**What the exercise asks**
The output should contain the listing word for word and no pictures.

======== Material provided ========

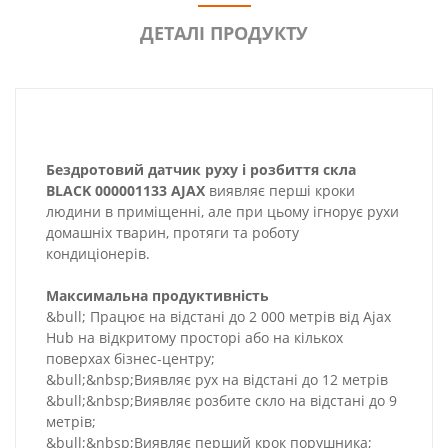
ДЕТАЛІ ПРОДУКТУ
Бездротовий датчик руху і розбиття скла
BLACK 000001133 AJAX
виявляє перші кроки
людини в приміщенні, але при цьому ігнорує рухи
домашніх тварин, протяги та роботу
кондиціонерів.
Максимальна продуктивність
&bull; Працює на відстані до 2 000 метрів від Ajax
Hub на відкритому просторі або на кількох
поверхах бізнес-центру;
&bull;&nbsp;Виявляє рух на відстані до 12 метрів
&bull;&nbsp;Виявляє розбите скло на відстані до 9
метрів;
&bull;&nbsp;Виявляє перший крок порушника;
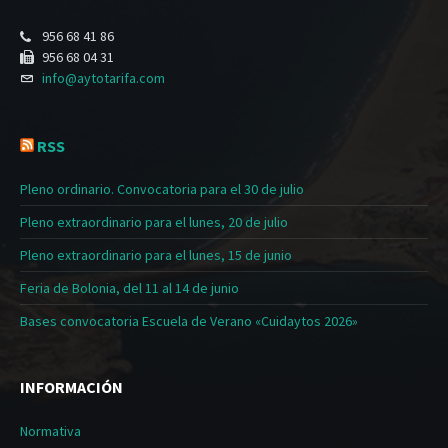
956 68 41 86
956 68 04 31
info@aytotarifa.com
RSS
Pleno ordinario. Convocatoria para el 30 de julio
Pleno extraordinario para el lunes, 20 de julio
Pleno extraordinario para el lunes, 15 de junio
Feria de Bolonia, del 11 al 14 de junio
Bases convocatoria Escuela de Verano «Cuidaytos 2026»
INFORMACIÓN
Normativa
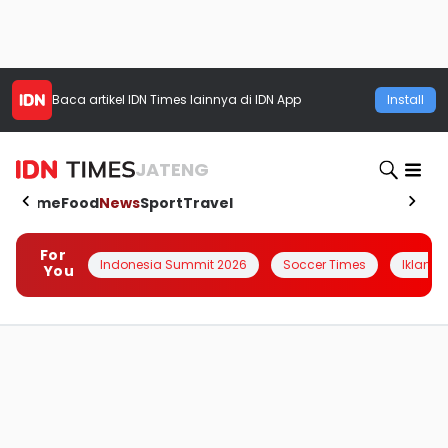
Baca artikel
IDN Times
lainnya di IDN App
Install
JATENG
Home
Food
News
Sport
Travel
For
Indonesia Summit 2026
Soccer Times
Iklanin 
You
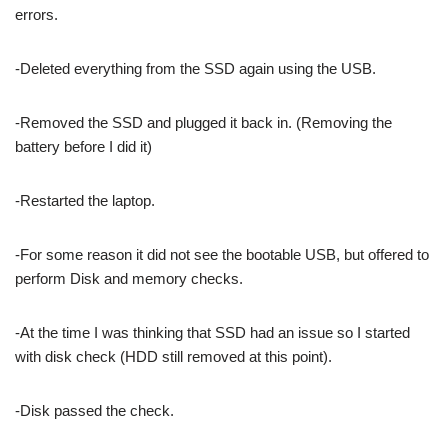
errors.
-Deleted everything from the SSD again using the USB.
-Removed the SSD and plugged it back in. (Removing the
battery before I did it)
-Restarted the laptop.
-For some reason it did not see the bootable USB, but offered to
perform Disk and memory checks.
-At the time I was thinking that SSD had an issue so I started
with disk check (HDD still removed at this point).
-Disk passed the check.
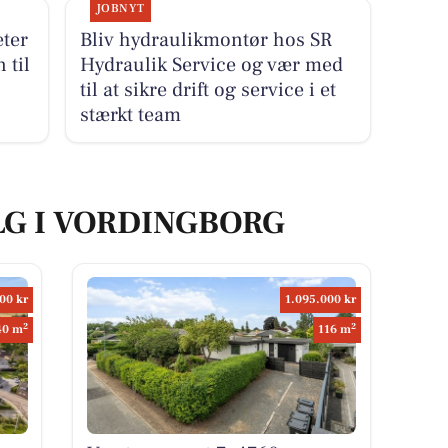
JOBNYT
ter
Bliv hydraulikmontør hos SR
 til
Hydraulik Service og vær med
til at sikre drift og service i et
stærkt team
LG I VORDINGBORG
00 kr
1.095.000 kr
2
2
40 m
116 m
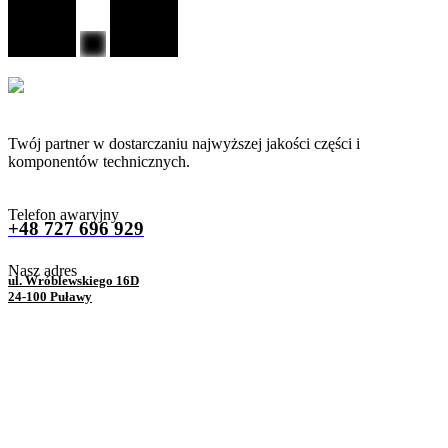
Twój partner w dostarczaniu najwyższej jakości części i
komponentów technicznych.
Telefon awaryjny
+48 727 696 929
Nasz adres
ul. Wróblewskiego 16D
24-100 Puławy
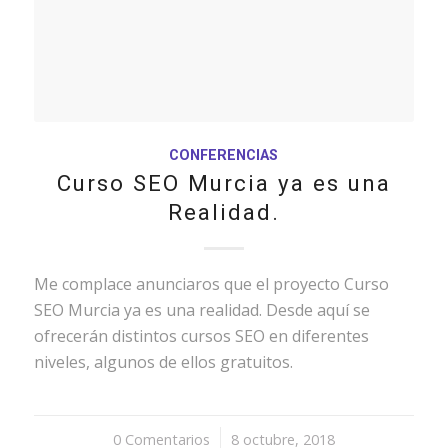
CONFERENCIAS
Curso SEO Murcia ya es una
Realidad.
Me complace anunciaros que el proyecto Curso
SEO Murcia ya es una realidad. Desde aquí se
ofrecerán distintos cursos SEO en diferentes
niveles, algunos de ellos gratuitos.
0 Comentarios
/
8 octubre, 2018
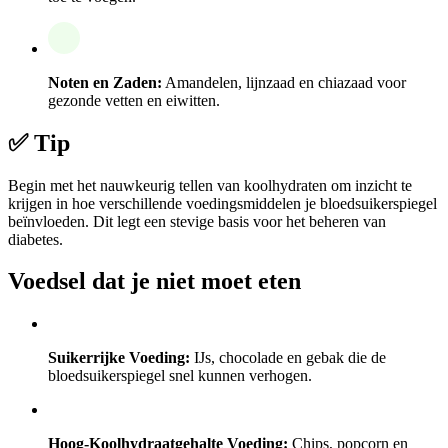
Noten en Zaden:
Amandelen, lijnzaad en chiazaad voor
gezonde vetten en eiwitten.
✅ Tip
Begin met het nauwkeurig tellen van koolhydraten om inzicht te
krijgen in hoe verschillende voedingsmiddelen je bloedsuikerspiegel
beïnvloeden. Dit legt een stevige basis voor het beheren van
diabetes.
Voedsel dat je niet moet eten
Suikerrijke Voeding:
IJs, chocolade en gebak die de
bloedsuikerspiegel snel kunnen verhogen.
Hoog-Koolhydraatgehalte Voeding:
Chips, popcorn en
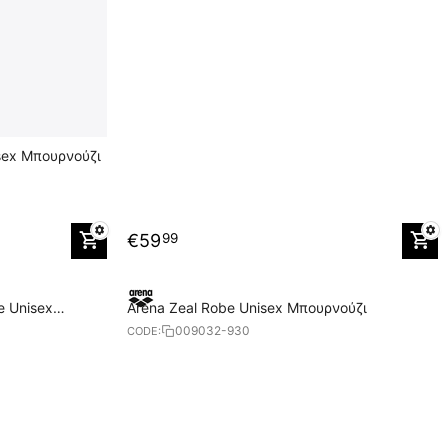
isex Μπουρνούζι
€
59
99
e Unisex
Arena Zeal Robe Unisex Μπουρνούζι
009032-930
CODE:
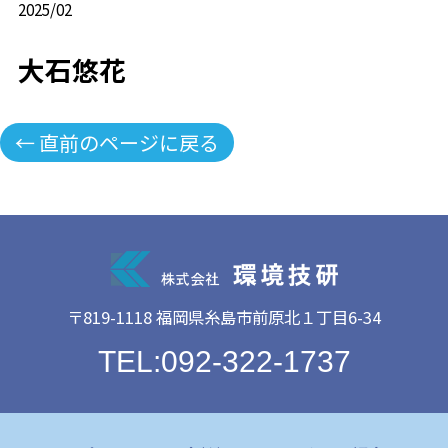
2025/02
大石悠花
← 直前のページに戻る
〒819-1118 福岡県糸島市前原北１丁目6-34
TEL:092-322-1737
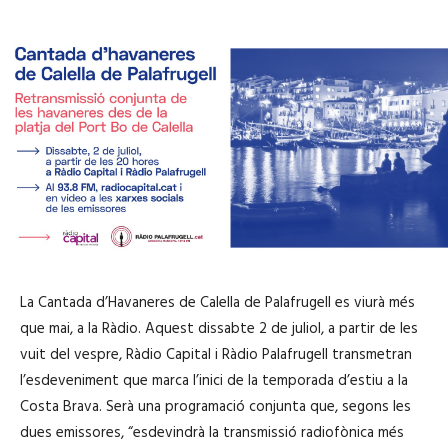
La Cantada d’Havaneres de Calella de Palafrugell es viurà més
que mai, a la Ràdio. Aquest dissabte 2 de juliol, a partir de les
vuit del vespre, Ràdio Capital i Ràdio Palafrugell transmetran
l’esdeveniment que marca l’inici de la temporada d’estiu a la
Costa Brava. Serà una programació conjunta que, segons les
dues emissores, “esdevindrà la transmissió radiofònica més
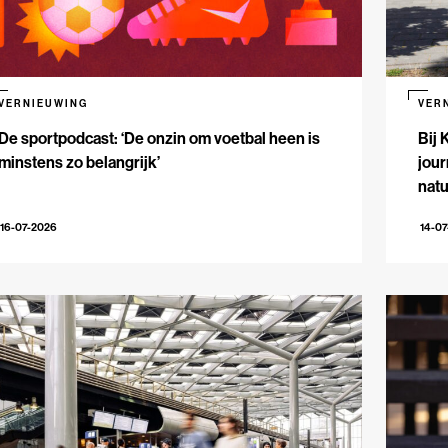
VERNIEUWING
VER
De sportpodcast: ‘De onzin om voetbal heen is
Bij 
minstens zo belangrijk’
jour
natu
16-07-2026
14-0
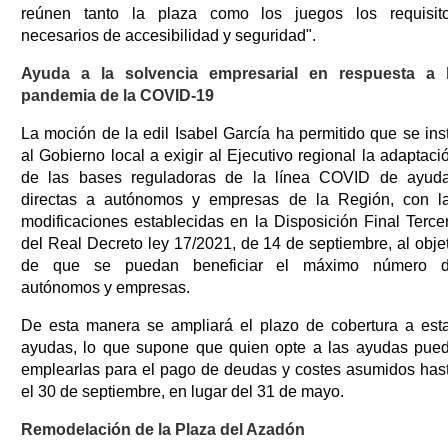
reúnen tanto la plaza como los juegos los requisit
necesarios de accesibilidad y seguridad".
Ayuda a la solvencia empresarial en respuesta a 
pandemia de la COVID-19
La moción de la edil Isabel García ha permitido que se ins
al Gobierno local a exigir al Ejecutivo regional la adaptaci
de las bases reguladoras de la línea COVID de ayud
directas a autónomos y empresas de la Región, con l
modificaciones establecidas en la Disposición Final Terce
del Real Decreto ley 17/2021, de 14 de septiembre, al obje
de que se puedan beneficiar el máximo número 
autónomos y empresas.
De esta manera se ampliará el plazo de cobertura a est
ayudas, lo que supone que quien opte a las ayudas pue
emplearlas para el pago de deudas y costes asumidos has
el 30 de septiembre, en lugar del 31 de mayo.
Remodelación de la Plaza del Azadón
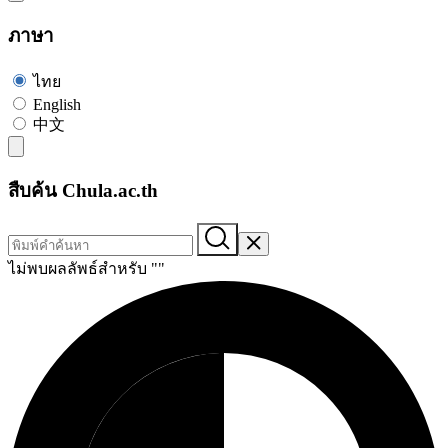
ภาษา
ไทย
English
中文
สืบค้น Chula.ac.th
ไม่พบผลลัพธ์สำหรับ "
"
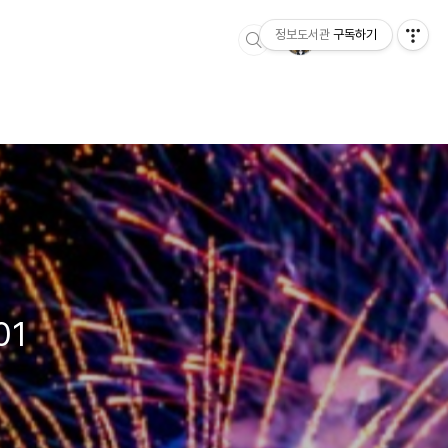
정보도서관
구독하기
01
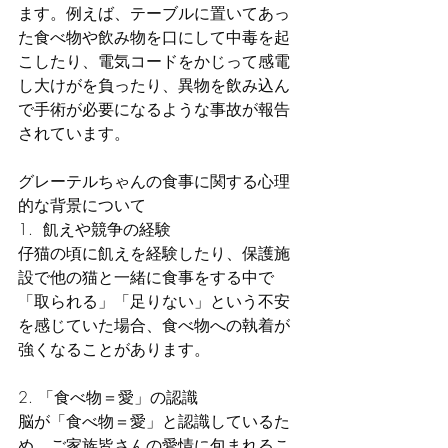
ます。例えば、テーブルに置いてあっ
た食べ物や飲み物を口にして中毒を起
こしたり、電気コードをかじって感電
し大けがを負ったり、異物を飲み込ん
で手術が必要になるような事故が報告
されています。
グレーテルちゃんの食事に関する心理
的な背景について
1.  飢えや競争の経験
仔猫の頃に飢えを経験したり、保護施
設で他の猫と一緒に食事をする中で
「取られる」「足りない」という不安
を感じていた場合、食べ物への執着が
強くなることがあります。
2. 「食べ物＝愛」の認識
脳が「食べ物＝愛」と認識しているた
め、ご家族皆さんの愛情に包まれるこ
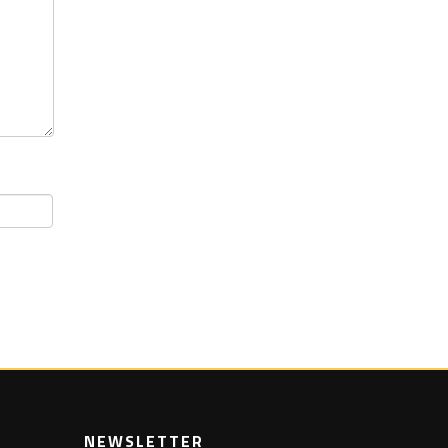
NEWSLETTER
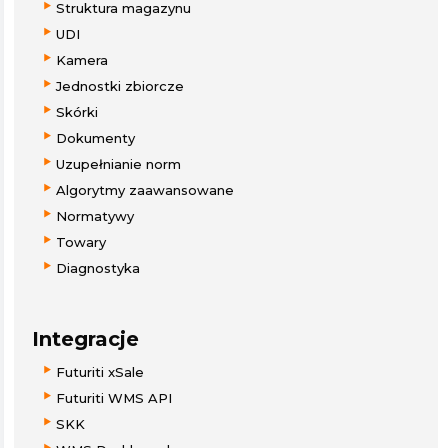
Struktura magazynu
UDI
Kamera
Jednostki zbiorcze
Skórki
Dokumenty
Uzupełnianie norm
Algorytmy zaawansowane
Normatywy
Towary
Diagnostyka
Integracje
Futuriti xSale
Futuriti WMS API
SKK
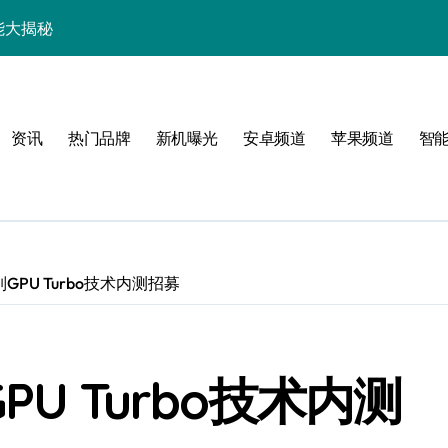
能大揭秘
新资讯+玩机技巧大公开
点+技巧全攻略来啦
资讯
热门品牌
新机曝光
安卓频道
苹果频道
智
屏旗舰竟有这些神亮点
揭秘，一文搞定！
智能资讯一手掌控！
功能解锁还有超值优惠
GPU Turbo技术内测招募
升级，速来围观！
科技亮点大揭秘
PU Turbo技术内测
机管家助我快人一步！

========

**Response area**
ДЕТАЛІ ПРОДУКТУ
Бездротовий датчик руху і розбиття скла
BLACK 000001133 AJAX
виявляє перші кроки
людини в приміщенні, але при цьому ігнорує рухи
домашніх тварин, протяги та роботу
кондиціонерів.
Максимальна продуктивність
&bull; Працює на відстані до 2 000 метрів від Ajax
Hub на відкритому просторі або на кількох
поверхах бізнес-центру;
&bull;&nbsp;Виявляє рух на відстані до 12 метрів
&bull;&nbsp;Виявляє розбите скло на відстані до 9
метрів;
&bull;&nbsp;Виявляє перший крок порушника;
956 68 41 86
956 68 04 31
info@aytotarifa.com
RSS
Pleno ordinario. Convocatoria para el 30 de julio
Pleno extraordinario para el lunes, 20 de julio
Pleno extraordinario para el lunes, 15 de junio
Feria de Bolonia, del 11 al 14 de junio
Bases convocatoria Escuela de Verano «Cuidaytos 2026»
INFORMACIÓN
Normativa
Baca artikel
IDN Times
lainnya di IDN App
Install
JATENG
Home
Food
News
Sport
Travel
For
Indonesia Summit 2026
Soccer Times
Iklanin 
You
errors.
-Deleted everything from the SSD again using the USB.
-Removed the SSD and plugged it back in. (Removing the
battery before I did it)
-Restarted the laptop.
-For some reason it did not see the bootable USB, but offered to
perform Disk and memory checks.
-At the time I was thinking that SSD had an issue so I started
with disk check (HDD still removed at this point).
-Disk passed the check.
JOBNYT
ter
Bliv hydraulikmontør hos SR
 til
Hydraulik Service og vær med
til at sikre drift og service i et
stærkt team
LG I VORDINGBORG
00 kr
1.095.000 kr
2
2
40 m
116 m
Twój partner w dostarczaniu najwyższej jakości części i
komponentów technicznych.
Telefon awaryjny
+48 727 696 929
Nasz adres
ul. Wróblewskiego 16D
24-100 Puławy
CONFERENCIAS
Curso SEO Murcia ya es una
Realidad.
Me complace anunciaros que el proyecto Curso
SEO Murcia ya es una realidad. Desde aquí se
ofrecerán distintos cursos SEO en diferentes
niveles, algunos de ellos gratuitos.
0 Comentarios
/
8 octubre, 2018
Noten en Zaden:
Amandelen, lijnzaad en chiazaad voor
gezonde vetten en eiwitten.
✅ Tip
Begin met het nauwkeurig tellen van koolhydraten om inzicht te
krijgen in hoe verschillende voedingsmiddelen je bloedsuikerspiegel
beïnvloeden. Dit legt een stevige basis voor het beheren van
diabetes.
Voedsel dat je niet moet eten
Suikerrijke Voeding:
IJs, chocolade en gebak die de
bloedsuikerspiegel snel kunnen verhogen.
Hoog-Koolhydraatgehalte Voeding:
Chips, popcorn en
isex Μπουρνούζι
€
59
99
e Unisex
Arena Zeal Robe Unisex Μπουρνούζι
009032-930
CODE:
2025/02
大石悠花
← 直前のページに戻る
〒819-1118 福岡県糸島市前原北１丁目6-34
TEL:092-322-1737
La Cantada d’Havaneres de Calella de Palafrugell es viurà més
que mai, a la Ràdio. Aquest dissabte 2 de juliol, a partir de les
vuit del vespre, Ràdio Capital i Ràdio Palafrugell transmetran
l’esdeveniment que marca l’inici de la temporada d’estiu a la
Costa Brava. Serà una programació conjunta que, segons les
dues emissores, “esdevindrà la transmissió radiofònica més
VERNIEUWING
VER
De sportpodcast: ‘De onzin om voetbal heen is
Bij 
minstens zo belangrijk’
jour
natu
16-07-2026
14-0
reúnen tanto la plaza como los juegos los requisit
necesarios de accesibilidad y seguridad".
Ayuda a la solvencia empresarial en respuesta a 
pandemia de la COVID-19
La moción de la edil Isabel García ha permitido que se ins
al Gobierno local a exigir al Ejecutivo regional la adaptaci
de las bases reguladoras de la línea COVID de ayud
directas a autónomos y empresas de la Región, con l
modificaciones establecidas en la Disposición Final Terce
del Real Decreto ley 17/2021, de 14 de septiembre, al obje
de que se puedan beneficiar el máximo número 
autónomos y empresas.
De esta manera se ampliará el plazo de cobertura a est
ayudas, lo que supone que quien opte a las ayudas pue
emplearlas para el pago de deudas y costes asumidos has
el 30 de septiembre, en lugar del 31 de mayo.
Remodelación de la Plaza del Azadón
ภาษา
ไทย
English
中文
สืบค้น Chula.ac.th
ไม่พบผลลัพธ์สำหรับ "
"
정보도서관
구독하기
01
ます。例えば、テーブルに置いてあっ
た食べ物や飲み物を口にして中毒を起
こしたり、電気コードをかじって感電
し大けがを負ったり、異物を飲み込ん
で手術が必要になるような事故が報告
されています。
グレーテルちゃんの食事に関する心理
的な背景について
1.  飢えや競争の経験
仔猫の頃に飢えを経験したり、保護施
設で他の猫と一緒に食事をする中で
「取られる」「足りない」という不安
を感じていた場合、食べ物への執着が
強くなることがあります。
2. 「食べ物＝愛」の認識
脳が「食べ物＝愛」と認識しているた
め、ご家族皆さんの愛情に包まれるこ
NEWSLETTER
Struktura magazynu
UDI
Kamera
Jednostki zbiorcze
Skórki
Dokumenty
Uzupełnianie norm
Algorytmy zaawansowane
Normatywy
Towary
Diagnostyka
Integracje
Futuriti xSale
Futuriti WMS API
SKK
能大揭秘
新资讯+玩机技巧大公开
点+技巧全攻略来啦
资讯
热门品牌
新机曝光
安卓频道
苹果频道
智
屏旗舰竟有这些神亮点
揭秘，一文搞定！
智能资讯一手掌控！
功能解锁还有超值优惠
GPU Turbo技术内测招募
升级，速来围观！
科技亮点大揭秘
PU Turbo技术内测
机管家助我快人一步！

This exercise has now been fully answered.